According to state officials, HT spoke with, at least 36 incidents were reported from the above states. Farmers rushed to put out fires with tractor-mounted water guns or by flattening sections of wheat crops to prevent them from spreading.
Climate-change-induced heatwaves and drought, according to the IPCC's landmark Code Red report, will increasingly cause forest and wildfires around the world. Farm activist Ramandeep Singh Mann said he had received reports of at least 1,000 crop fires in the last few weeks, but that no compensation from the government had been offered.
Harvesting of wheat has begun in the world's second-largest producer, which plans to export between 7 and 12 million tons to cover a shortfall in global supply caused by Russia's invasion of Ukraine.

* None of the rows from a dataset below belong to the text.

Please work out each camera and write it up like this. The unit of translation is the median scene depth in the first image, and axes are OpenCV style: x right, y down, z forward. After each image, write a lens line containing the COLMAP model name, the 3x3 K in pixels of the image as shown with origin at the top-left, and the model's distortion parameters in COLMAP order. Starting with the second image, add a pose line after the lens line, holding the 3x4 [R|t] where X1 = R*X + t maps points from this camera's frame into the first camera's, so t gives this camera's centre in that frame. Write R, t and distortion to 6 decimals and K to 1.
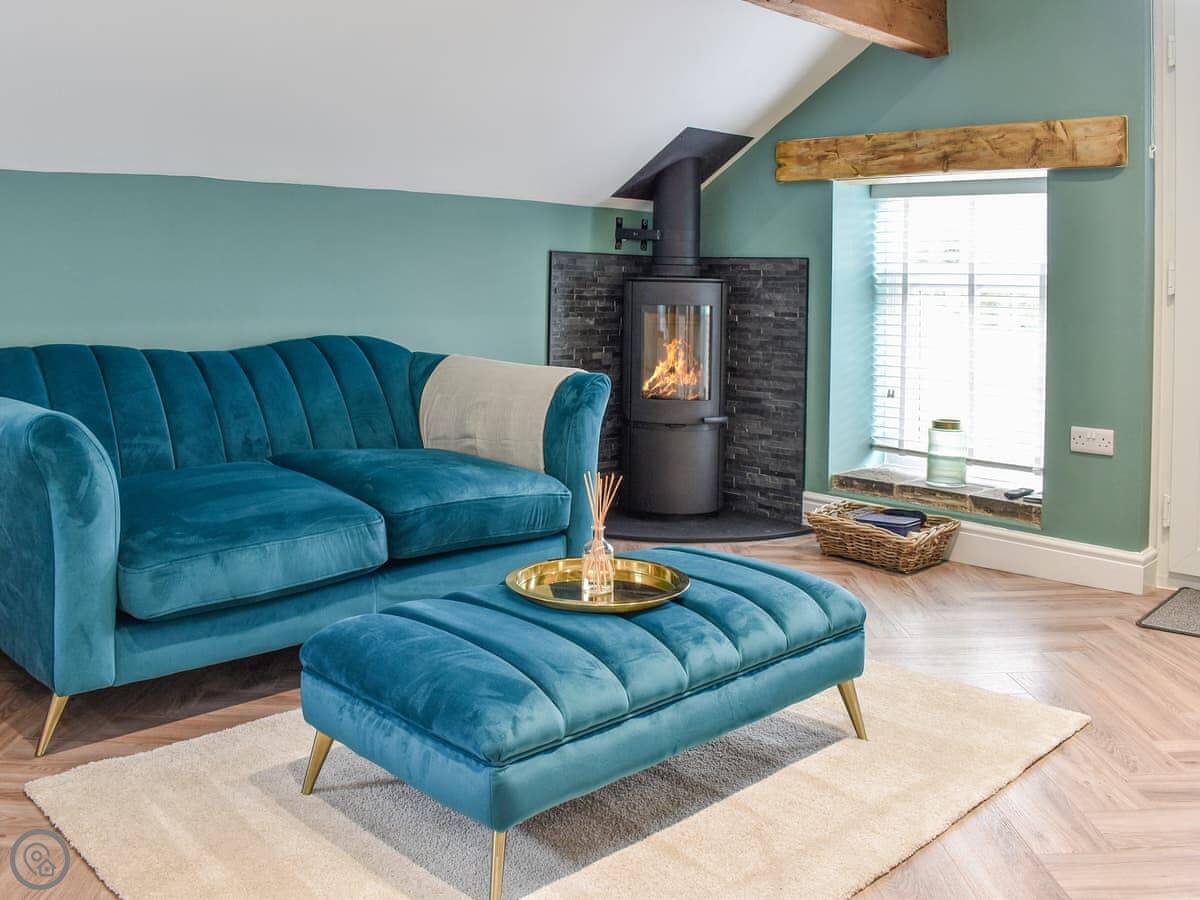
lens RADIAL K [[1142.0, 0, 577.9], [0, 1142.0, 239.6], [0, 0, 1]] dist [-0.068137, 0.001034]
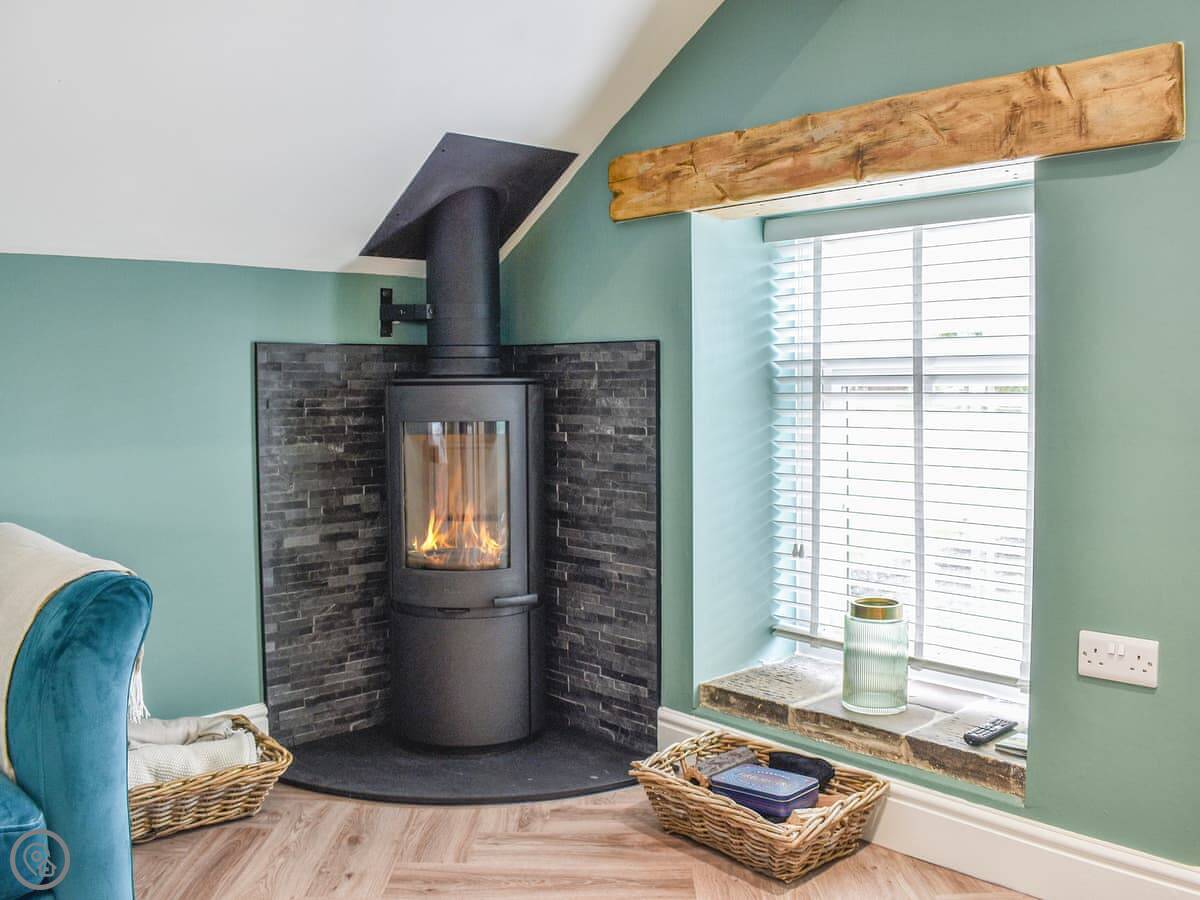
lens RADIAL K [[1079.4, 0, 596.8], [0, 1079.4, 421.0], [0, 0, 1]] dist [-0.088033, 0.007361]
pose [[0.999147, -0.030044, -0.028319, 0.184168], [0.032045, 0.996812, 0.073069, 0.016316], [0.026033, -0.073914, 0.996925, 0.406907]]
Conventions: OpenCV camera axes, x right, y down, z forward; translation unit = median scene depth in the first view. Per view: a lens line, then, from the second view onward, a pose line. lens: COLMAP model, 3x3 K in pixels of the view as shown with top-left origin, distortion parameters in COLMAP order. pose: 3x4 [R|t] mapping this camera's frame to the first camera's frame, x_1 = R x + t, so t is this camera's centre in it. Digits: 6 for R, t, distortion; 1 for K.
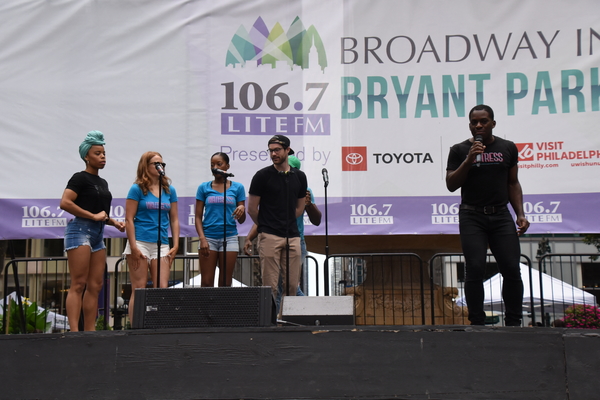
lens RADIAL K [[1164.8, 0, 284.3], [0, 1164.8, 199.3], [0, 0, 1]] dist [0.512037, 0.396562]
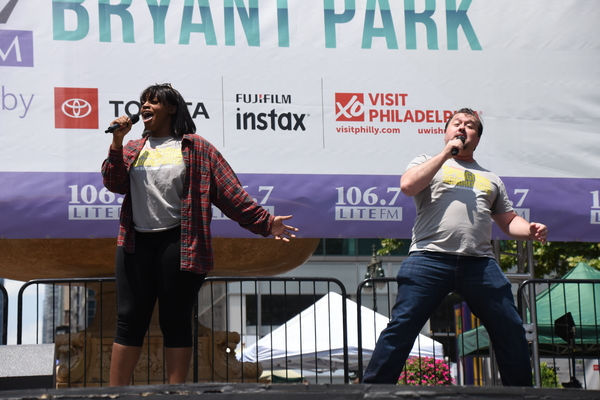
lens RADIAL K [[1727.7, 0, 300.8], [0, 1727.7, 209.8], [0, 0, 1]] dist [0.989031, 1.284120]
pose [[0.982085, 0.019152, 0.187464, 0.005315], [-0.018074, 0.999809, -0.007457, 0.021077], [-0.187571, 0.003935, 0.982243, 0.104308]]
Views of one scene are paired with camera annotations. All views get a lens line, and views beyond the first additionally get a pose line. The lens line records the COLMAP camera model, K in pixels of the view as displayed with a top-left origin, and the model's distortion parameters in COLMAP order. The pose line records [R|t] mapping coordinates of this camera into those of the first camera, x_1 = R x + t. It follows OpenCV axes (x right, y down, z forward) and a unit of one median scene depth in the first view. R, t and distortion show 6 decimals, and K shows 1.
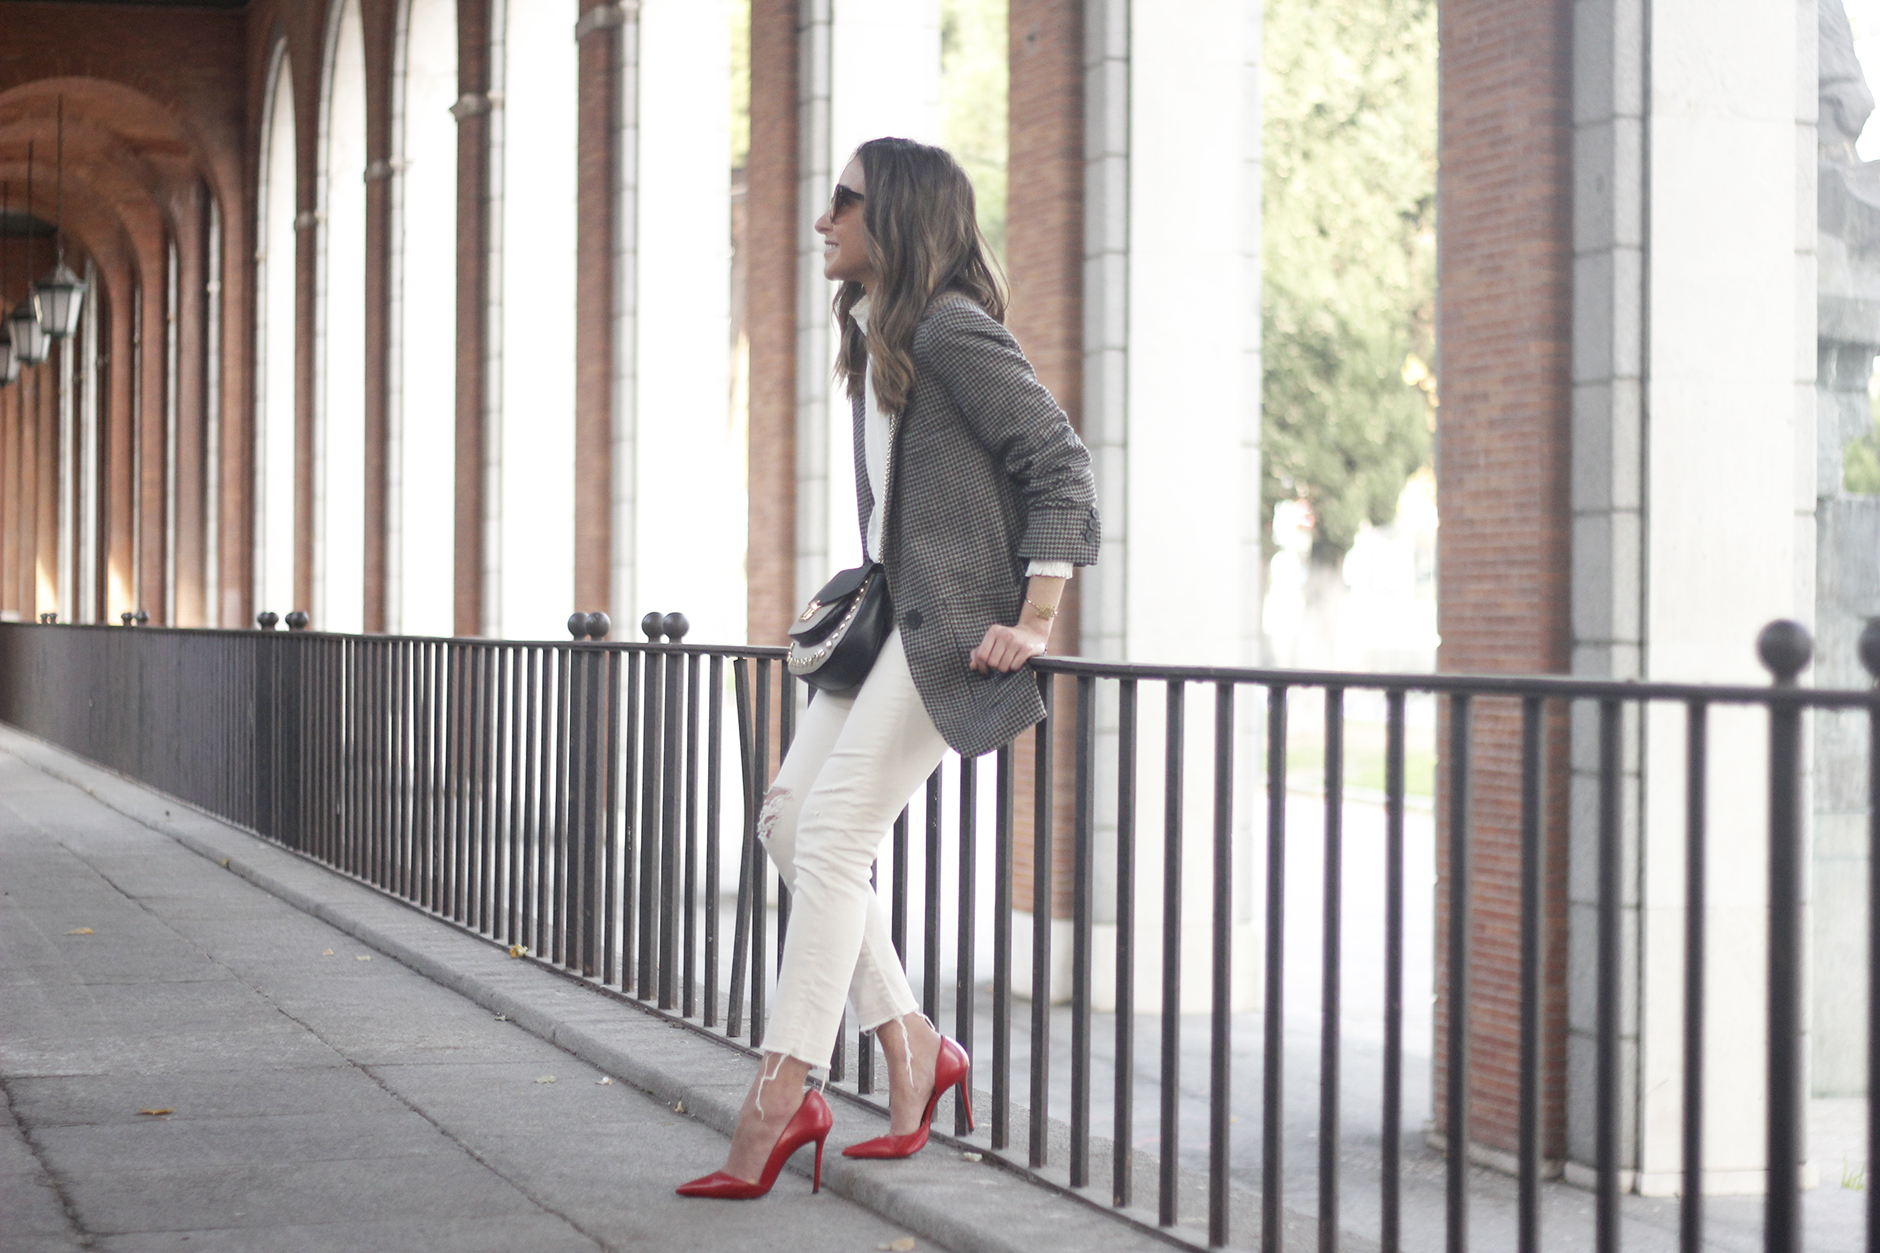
lens RADIAL K [[4181.4, 0, 940.0], [0, 4181.4, 626.5], [0, 0, 1]] dist [-0.108180, -0.146186]
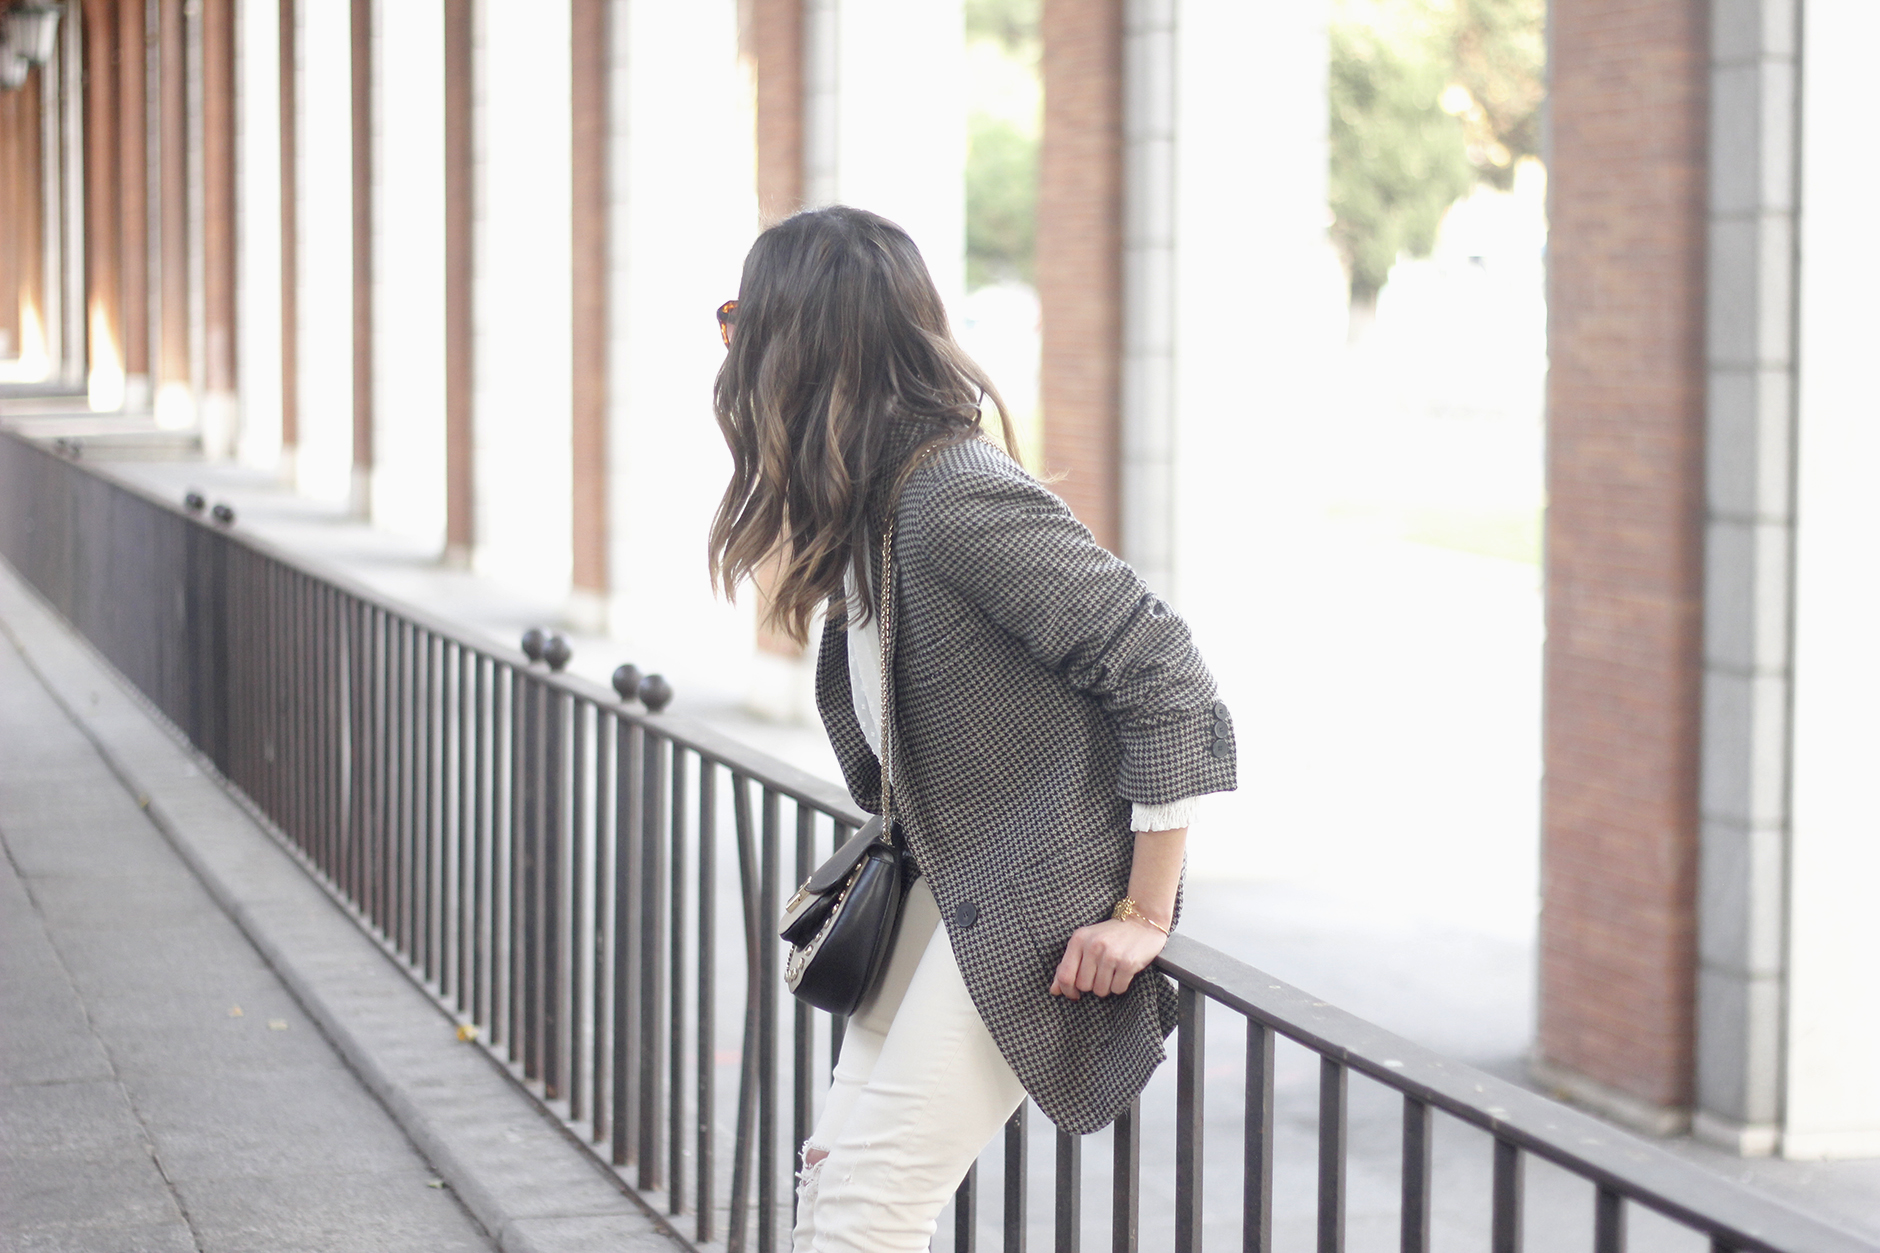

Singh shared a video from Rajasthan's Ganganagar area on Sunday, showing farmers fighting a big fire in a ripening wheat field while plumes of thick, black smoke rose from burnt biomass. Nearly 10 acres of wheat were wiped out in Chotia Kalan in Punjab’s Moga district, while another large blaze in Barnala district last weekend was brought under control after authorities deployed fire tenders, said Iqbal Singh, a district official. Moreover, in Haryana’s Panipat, a massive blaze in Adhmi village swept through 30 acres of wheat, causing massive losses last week.